- _Work request_
A line qualifies if it holds the string "more". Copy every qualifying line from the records.

··· Source data

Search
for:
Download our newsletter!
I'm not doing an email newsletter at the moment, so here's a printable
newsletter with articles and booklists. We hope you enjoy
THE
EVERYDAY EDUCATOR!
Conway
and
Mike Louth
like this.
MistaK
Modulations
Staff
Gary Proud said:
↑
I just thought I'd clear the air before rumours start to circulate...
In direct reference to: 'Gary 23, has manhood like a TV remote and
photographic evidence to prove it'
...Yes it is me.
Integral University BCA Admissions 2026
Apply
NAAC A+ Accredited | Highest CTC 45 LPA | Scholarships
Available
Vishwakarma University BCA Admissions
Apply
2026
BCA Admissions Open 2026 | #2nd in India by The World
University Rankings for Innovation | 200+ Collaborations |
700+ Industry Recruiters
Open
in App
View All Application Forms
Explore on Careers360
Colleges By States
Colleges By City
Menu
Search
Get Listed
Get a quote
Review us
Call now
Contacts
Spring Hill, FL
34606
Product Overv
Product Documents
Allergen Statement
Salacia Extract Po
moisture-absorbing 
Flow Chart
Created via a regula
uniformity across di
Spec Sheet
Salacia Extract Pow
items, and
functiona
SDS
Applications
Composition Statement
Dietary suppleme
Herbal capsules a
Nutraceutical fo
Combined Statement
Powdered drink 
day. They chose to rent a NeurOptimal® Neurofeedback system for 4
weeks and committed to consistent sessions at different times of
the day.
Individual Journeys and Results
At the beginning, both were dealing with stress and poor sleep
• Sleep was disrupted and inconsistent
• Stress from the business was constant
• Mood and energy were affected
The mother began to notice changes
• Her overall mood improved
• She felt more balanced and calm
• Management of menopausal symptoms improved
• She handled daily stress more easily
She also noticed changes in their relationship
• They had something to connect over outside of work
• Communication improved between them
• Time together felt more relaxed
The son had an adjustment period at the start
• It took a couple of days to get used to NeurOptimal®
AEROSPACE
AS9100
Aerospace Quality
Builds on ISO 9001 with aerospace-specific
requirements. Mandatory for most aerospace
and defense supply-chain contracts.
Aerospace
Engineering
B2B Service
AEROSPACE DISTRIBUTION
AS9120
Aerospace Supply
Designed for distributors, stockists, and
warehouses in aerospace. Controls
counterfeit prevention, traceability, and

······

- _Your solution_
• She felt more balanced and calm
• She handled daily stress more easily
• Time together felt more relaxed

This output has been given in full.